[Keypoint coordinate data]
##########

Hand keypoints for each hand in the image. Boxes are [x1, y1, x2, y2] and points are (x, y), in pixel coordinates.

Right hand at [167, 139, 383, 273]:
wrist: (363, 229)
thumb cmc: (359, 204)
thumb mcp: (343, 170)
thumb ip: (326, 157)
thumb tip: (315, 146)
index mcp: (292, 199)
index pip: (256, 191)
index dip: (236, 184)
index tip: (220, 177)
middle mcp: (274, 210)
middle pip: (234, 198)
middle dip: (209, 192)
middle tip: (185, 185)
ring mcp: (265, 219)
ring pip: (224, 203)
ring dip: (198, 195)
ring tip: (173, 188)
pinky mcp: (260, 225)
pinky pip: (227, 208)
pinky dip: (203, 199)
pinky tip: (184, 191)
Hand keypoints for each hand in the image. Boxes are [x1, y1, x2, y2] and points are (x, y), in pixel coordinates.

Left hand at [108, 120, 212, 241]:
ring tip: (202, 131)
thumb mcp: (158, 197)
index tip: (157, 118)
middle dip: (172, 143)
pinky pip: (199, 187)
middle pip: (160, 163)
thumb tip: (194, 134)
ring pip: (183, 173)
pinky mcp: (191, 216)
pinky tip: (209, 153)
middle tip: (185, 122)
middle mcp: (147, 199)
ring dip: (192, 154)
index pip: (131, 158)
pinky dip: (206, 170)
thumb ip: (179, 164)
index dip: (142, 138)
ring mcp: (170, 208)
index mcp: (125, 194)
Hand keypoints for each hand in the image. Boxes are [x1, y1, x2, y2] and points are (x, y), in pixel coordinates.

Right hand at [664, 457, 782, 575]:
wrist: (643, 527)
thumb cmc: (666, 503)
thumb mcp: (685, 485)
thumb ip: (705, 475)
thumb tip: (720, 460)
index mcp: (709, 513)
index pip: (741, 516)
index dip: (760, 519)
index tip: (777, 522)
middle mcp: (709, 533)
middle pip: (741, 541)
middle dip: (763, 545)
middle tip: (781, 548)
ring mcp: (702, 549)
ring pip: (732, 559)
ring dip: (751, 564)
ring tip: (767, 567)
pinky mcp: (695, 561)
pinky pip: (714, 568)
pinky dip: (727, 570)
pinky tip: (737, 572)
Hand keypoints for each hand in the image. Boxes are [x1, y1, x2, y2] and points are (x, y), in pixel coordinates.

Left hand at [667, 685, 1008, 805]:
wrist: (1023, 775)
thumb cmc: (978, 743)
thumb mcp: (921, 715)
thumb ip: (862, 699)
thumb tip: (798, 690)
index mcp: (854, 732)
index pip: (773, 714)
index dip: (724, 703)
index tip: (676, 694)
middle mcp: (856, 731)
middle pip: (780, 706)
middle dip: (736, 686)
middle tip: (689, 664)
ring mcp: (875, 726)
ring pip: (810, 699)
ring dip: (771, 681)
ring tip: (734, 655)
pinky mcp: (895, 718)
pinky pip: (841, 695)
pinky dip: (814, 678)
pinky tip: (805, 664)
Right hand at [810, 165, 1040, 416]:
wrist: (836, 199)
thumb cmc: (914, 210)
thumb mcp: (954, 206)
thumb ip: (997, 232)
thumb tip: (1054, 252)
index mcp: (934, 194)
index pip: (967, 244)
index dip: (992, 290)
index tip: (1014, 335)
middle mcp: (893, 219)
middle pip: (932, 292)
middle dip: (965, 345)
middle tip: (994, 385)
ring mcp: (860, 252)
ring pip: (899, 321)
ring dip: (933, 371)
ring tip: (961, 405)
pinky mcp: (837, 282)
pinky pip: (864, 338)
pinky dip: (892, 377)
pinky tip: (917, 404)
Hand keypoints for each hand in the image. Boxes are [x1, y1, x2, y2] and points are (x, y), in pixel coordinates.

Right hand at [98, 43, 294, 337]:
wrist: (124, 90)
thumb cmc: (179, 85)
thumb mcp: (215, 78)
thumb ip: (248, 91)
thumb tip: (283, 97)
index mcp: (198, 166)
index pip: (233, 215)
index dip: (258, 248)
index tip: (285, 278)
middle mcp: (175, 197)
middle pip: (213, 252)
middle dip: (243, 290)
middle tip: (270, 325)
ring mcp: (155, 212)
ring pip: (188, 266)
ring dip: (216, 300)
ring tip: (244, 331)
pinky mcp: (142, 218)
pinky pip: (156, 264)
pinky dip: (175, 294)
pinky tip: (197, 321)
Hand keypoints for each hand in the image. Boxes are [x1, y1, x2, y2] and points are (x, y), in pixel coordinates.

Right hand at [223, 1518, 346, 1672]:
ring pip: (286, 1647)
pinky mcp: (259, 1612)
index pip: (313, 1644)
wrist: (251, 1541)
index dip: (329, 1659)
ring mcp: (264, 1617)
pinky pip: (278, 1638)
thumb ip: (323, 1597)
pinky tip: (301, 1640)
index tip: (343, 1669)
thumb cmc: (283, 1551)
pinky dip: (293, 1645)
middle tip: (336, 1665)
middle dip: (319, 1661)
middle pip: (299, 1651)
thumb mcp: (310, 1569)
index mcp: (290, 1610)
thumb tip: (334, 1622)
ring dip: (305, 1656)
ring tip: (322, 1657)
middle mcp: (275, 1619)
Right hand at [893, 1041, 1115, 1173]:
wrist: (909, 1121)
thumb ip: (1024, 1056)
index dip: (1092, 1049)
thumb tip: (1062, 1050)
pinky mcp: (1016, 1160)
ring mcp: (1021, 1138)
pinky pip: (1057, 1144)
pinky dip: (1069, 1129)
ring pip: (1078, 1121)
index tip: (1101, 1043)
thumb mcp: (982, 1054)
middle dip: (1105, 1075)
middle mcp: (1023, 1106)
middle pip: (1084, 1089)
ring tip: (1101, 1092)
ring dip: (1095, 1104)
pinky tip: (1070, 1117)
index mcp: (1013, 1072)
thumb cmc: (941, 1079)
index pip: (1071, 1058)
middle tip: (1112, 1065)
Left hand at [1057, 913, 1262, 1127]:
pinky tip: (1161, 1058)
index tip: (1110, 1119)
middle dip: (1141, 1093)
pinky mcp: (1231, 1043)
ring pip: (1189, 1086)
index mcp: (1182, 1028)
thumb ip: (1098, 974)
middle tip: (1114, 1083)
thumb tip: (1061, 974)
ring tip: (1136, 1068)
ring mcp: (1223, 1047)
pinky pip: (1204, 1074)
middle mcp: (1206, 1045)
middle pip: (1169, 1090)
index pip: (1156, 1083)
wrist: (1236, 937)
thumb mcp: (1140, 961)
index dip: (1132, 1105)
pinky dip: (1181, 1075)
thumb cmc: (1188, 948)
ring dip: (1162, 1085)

##########

Problem statement:
Up to and including the line that holds "ring dip: (198, 195)", reproduce the records above exactly from their first line, and give nothing else.

Result of this task:
Hand keypoints for each hand in the image. Boxes are [x1, y1, x2, y2] and points are (x, y), in pixel coordinates.

Right hand at [167, 139, 383, 273]:
wrist: (363, 229)
thumb cmc: (359, 204)
thumb mcp: (343, 170)
thumb ip: (326, 157)
thumb tip: (315, 146)
index mcp: (292, 199)
index pip: (256, 191)
index dip: (236, 184)
index tip: (220, 177)
middle mcp: (274, 210)
middle pip: (234, 198)
middle dip: (209, 192)
middle tip: (185, 185)
ring mcp: (265, 219)
ring pip: (224, 203)
ring dip: (198, 195)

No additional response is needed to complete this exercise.